--- YOUR INSTRUCTIONS ---
Find every line in the entries below that contains the string "bottom" and copy each such line. Matching is case-sensitive.

--- ENTRIES ---
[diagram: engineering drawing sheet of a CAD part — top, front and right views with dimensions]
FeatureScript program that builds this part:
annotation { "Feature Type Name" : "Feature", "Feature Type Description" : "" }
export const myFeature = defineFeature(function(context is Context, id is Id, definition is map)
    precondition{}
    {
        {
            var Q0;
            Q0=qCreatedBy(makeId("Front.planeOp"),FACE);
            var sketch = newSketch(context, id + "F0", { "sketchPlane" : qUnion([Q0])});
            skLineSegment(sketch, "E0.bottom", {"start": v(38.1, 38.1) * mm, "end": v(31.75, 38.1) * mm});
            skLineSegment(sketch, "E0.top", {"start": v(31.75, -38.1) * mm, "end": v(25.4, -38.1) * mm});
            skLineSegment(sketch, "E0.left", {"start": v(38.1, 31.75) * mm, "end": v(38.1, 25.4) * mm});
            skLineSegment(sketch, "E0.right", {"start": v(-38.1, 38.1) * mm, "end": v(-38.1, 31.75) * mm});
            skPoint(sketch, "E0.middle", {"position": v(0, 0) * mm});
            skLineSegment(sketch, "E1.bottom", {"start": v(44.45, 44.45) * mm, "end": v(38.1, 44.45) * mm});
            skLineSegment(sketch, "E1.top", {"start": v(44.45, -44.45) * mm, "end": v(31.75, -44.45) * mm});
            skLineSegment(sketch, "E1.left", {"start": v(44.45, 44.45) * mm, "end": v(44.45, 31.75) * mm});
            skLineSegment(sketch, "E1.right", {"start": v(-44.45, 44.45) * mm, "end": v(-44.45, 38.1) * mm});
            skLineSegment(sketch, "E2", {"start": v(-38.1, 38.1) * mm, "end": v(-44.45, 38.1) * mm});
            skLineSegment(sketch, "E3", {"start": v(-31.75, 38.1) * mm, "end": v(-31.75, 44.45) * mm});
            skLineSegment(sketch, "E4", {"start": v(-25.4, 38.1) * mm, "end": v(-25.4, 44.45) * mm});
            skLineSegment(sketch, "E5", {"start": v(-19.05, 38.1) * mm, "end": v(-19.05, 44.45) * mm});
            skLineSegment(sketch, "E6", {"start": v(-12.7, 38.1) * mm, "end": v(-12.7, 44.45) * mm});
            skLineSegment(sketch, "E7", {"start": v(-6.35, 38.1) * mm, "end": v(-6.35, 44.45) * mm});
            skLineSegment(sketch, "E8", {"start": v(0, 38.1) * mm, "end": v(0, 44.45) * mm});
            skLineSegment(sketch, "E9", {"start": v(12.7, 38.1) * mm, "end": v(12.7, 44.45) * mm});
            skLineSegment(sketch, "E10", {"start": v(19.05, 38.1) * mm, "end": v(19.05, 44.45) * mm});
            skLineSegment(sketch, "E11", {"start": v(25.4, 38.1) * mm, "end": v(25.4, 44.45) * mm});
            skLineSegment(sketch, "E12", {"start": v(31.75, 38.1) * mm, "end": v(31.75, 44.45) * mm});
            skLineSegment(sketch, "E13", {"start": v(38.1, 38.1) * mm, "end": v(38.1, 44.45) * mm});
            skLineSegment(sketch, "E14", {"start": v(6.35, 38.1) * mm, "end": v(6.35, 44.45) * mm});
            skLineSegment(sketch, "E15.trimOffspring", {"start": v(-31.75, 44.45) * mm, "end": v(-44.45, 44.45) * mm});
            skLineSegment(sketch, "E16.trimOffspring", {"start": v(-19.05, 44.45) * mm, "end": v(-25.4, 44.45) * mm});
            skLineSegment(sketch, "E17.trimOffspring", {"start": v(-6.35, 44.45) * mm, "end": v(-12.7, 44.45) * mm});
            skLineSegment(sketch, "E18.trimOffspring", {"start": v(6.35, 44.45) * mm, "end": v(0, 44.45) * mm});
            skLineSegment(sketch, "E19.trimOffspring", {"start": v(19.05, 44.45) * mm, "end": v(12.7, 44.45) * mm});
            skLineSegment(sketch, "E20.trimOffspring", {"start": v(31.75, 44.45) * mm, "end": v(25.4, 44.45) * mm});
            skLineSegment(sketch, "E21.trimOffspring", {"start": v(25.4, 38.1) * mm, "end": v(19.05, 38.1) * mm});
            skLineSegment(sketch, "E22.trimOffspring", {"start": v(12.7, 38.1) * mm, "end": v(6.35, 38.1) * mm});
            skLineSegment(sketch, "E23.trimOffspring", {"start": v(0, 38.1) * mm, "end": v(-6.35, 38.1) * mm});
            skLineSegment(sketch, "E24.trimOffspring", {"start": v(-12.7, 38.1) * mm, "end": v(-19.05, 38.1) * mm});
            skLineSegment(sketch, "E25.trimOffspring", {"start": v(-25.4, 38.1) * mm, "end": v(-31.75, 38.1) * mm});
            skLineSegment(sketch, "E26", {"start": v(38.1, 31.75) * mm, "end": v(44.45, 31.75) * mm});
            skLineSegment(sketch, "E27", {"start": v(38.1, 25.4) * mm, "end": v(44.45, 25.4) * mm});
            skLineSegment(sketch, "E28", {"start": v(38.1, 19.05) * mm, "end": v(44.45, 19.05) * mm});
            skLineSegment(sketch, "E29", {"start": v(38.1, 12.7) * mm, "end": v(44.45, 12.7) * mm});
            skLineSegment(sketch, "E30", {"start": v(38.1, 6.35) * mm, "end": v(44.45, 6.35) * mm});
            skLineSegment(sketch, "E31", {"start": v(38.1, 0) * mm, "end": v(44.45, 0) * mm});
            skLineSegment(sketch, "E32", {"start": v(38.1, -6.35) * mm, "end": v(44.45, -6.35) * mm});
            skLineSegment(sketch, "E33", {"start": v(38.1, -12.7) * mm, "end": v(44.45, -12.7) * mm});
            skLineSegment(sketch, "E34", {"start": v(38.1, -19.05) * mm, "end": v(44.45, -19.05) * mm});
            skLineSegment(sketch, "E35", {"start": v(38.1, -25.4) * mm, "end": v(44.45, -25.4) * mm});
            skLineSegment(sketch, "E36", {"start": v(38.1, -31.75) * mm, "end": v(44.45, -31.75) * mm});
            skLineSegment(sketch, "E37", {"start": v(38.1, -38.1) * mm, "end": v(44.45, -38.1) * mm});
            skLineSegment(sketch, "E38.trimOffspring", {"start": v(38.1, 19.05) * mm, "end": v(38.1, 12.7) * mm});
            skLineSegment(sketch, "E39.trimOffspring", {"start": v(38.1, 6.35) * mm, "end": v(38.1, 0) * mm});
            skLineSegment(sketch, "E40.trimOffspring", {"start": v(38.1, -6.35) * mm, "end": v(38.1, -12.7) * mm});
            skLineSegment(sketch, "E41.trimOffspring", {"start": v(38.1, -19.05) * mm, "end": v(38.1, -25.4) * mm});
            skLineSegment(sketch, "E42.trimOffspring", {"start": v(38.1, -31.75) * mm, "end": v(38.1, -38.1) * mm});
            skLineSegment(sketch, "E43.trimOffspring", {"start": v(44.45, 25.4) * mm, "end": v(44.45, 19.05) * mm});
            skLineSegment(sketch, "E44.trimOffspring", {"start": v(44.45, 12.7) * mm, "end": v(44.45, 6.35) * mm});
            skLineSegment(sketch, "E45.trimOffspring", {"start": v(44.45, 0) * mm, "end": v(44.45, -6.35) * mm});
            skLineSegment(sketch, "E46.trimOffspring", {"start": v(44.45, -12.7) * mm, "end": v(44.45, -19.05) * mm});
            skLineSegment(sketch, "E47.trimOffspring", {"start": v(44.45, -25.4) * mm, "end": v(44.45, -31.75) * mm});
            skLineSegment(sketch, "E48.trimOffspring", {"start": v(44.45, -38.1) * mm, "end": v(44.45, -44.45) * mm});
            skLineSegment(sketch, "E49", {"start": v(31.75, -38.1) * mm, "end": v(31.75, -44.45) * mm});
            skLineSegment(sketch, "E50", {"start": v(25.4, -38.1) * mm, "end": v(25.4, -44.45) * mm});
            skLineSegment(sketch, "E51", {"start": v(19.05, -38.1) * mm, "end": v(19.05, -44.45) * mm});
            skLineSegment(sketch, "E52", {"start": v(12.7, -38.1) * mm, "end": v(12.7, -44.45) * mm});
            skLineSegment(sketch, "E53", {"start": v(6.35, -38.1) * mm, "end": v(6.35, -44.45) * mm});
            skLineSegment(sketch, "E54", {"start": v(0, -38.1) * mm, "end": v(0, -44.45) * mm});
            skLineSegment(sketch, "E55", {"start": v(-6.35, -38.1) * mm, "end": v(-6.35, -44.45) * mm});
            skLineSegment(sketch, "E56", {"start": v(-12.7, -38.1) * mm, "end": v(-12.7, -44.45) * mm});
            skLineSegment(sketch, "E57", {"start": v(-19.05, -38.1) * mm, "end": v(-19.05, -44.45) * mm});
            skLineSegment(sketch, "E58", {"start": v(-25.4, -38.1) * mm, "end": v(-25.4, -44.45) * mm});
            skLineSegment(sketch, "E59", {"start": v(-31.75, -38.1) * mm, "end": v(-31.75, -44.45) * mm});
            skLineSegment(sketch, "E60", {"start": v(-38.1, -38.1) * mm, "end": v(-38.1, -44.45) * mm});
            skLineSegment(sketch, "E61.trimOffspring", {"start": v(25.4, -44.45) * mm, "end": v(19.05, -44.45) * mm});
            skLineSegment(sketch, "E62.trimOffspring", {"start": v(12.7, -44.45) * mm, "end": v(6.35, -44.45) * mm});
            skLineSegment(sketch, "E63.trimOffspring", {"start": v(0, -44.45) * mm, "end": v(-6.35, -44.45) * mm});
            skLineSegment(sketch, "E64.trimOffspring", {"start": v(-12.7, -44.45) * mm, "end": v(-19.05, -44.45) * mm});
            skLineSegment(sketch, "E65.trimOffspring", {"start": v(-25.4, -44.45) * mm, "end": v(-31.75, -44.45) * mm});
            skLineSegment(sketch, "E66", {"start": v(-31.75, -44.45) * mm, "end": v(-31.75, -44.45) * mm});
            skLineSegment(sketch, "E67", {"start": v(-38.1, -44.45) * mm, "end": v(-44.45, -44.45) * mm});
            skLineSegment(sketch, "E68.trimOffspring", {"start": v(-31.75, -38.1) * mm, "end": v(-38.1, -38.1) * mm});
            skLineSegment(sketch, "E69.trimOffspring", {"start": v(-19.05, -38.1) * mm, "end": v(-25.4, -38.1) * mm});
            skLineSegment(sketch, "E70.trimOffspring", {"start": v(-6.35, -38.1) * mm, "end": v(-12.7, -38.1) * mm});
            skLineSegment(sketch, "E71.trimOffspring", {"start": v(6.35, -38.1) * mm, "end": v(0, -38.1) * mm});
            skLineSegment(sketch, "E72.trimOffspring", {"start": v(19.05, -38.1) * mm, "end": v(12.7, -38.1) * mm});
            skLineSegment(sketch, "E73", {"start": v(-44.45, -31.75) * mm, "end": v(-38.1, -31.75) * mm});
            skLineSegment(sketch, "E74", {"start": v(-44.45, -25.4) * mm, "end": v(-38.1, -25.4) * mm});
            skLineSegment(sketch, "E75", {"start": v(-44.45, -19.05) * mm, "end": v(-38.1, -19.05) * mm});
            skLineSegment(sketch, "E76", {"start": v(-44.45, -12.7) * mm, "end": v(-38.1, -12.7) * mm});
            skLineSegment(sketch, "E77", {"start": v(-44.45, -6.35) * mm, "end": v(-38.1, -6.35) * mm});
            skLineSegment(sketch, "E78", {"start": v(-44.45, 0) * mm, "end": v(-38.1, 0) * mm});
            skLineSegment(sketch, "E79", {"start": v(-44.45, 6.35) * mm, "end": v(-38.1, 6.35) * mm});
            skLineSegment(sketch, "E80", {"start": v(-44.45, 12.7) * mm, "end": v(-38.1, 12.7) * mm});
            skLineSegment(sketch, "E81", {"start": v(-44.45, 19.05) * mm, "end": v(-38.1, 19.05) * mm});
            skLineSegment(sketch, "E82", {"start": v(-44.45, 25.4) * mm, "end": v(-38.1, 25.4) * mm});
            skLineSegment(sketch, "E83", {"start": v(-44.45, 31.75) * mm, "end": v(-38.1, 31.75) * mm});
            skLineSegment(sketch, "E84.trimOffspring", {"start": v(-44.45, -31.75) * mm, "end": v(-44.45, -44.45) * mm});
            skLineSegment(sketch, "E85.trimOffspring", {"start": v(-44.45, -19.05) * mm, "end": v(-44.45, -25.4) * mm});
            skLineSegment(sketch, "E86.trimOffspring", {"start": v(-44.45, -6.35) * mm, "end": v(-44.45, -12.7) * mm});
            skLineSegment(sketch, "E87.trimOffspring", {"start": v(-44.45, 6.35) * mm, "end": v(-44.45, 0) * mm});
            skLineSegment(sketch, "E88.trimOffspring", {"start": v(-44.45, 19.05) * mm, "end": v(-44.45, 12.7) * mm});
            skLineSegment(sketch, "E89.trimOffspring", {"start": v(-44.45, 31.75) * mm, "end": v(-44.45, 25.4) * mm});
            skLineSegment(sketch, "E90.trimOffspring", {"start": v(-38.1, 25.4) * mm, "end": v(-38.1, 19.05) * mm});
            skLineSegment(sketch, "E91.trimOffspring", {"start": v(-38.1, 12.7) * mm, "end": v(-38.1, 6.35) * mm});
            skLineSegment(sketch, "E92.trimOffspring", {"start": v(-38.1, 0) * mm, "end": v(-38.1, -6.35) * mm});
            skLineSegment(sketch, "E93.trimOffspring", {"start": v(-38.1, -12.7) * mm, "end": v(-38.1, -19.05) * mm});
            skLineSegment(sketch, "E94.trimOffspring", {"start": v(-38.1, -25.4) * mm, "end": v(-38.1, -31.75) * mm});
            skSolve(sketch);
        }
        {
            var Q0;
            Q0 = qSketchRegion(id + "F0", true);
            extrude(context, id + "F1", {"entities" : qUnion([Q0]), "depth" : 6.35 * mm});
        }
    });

--- OUTPUT BELOW ---
            skLineSegment(sketch, "E0.bottom", {"start": v(38.1, 38.1) * mm, "end": v(31.75, 38.1) * mm});
            skLineSegment(sketch, "E1.bottom", {"start": v(44.45, 44.45) * mm, "end": v(38.1, 44.45) * mm});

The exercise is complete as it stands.